FEDS IN THE FISHBOWL
August 22, 2008
Under the Clean Water Act of 1972, the Environmental Protection Agency (EPA) and the Army Corps of Engineers are granted jurisdiction over the "navigable waters" of the United States. Over the years, the definition of "navigable waters" overflowed its banks, expanding to include virtually anywhere with detectable levels of H2O, says Reason.
- This law began as a reasonable attempt to control water pollution in the nation's rivers, lakes and streams, says Peyton Knight at the National Center for Public Policy Research.
- However, it spiraled into unreasonable federal regulation of isolated wetlands, ponds, dry lake beds, and drainage ditches.

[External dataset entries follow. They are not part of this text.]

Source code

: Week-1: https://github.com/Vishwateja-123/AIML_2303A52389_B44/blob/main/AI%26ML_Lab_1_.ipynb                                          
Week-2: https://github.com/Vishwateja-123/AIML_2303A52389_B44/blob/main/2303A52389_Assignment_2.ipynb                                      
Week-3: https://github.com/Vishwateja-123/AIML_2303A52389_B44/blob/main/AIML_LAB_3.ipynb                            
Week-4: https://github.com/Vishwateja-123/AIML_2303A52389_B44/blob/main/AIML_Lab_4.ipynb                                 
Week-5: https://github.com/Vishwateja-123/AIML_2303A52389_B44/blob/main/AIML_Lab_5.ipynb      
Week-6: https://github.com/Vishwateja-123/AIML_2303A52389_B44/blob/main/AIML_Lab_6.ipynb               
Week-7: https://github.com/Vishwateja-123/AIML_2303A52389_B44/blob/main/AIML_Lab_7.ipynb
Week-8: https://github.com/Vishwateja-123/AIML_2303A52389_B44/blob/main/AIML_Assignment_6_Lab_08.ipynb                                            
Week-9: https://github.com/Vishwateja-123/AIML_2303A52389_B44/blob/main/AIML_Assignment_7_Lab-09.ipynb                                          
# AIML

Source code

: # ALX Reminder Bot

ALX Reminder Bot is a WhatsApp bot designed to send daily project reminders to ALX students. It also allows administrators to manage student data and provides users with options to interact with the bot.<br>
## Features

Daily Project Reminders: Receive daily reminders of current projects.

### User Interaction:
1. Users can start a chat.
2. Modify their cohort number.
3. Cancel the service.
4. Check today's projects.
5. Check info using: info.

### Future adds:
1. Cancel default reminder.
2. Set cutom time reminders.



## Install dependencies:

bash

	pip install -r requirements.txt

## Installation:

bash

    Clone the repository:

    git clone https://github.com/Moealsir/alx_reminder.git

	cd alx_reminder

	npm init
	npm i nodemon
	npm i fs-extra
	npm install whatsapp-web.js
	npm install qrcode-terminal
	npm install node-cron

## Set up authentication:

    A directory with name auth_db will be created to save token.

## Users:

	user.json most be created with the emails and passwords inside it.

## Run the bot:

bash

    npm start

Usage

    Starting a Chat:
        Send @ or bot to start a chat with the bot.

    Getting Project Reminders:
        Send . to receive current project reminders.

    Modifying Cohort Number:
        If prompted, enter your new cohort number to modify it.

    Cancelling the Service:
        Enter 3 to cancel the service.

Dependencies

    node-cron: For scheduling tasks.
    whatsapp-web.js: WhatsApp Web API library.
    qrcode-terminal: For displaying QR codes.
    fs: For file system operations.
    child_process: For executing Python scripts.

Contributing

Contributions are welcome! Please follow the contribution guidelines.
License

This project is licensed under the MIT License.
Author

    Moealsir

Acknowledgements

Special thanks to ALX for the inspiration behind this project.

- In 2006, the U.S. Supreme Court issued a muddled opinion in "Rapanos v. United States" that reined in some of the more exotic interpretations of "navigable waters."
Now, two Democratic congressman have introduced the Clean Water Restoration Act, which would replace the phrase "navigable waters," with "waters of the United States," by which they mean "all waters subject to the ebb and flow of the tide, the territorial seas, and all interstate and intrastate waters and their tributaries, including lakes, rivers, streams (including intermittent streams), mudflats, sand flats, wetlands, sloughs, prairie potholes, wet meadows, playa lakes, natural ponds, and all impoundments of the foregoing."
If the bill passes, it will create massive new regulatory barriers for fishermen, boaters, hunters, and even some conservationists, who may find that their favorite hobbies no longer pass muster, says Reason. The act leaves it up to the courts to decide if "waters of the United States," also include your kitchen sink and bathtub.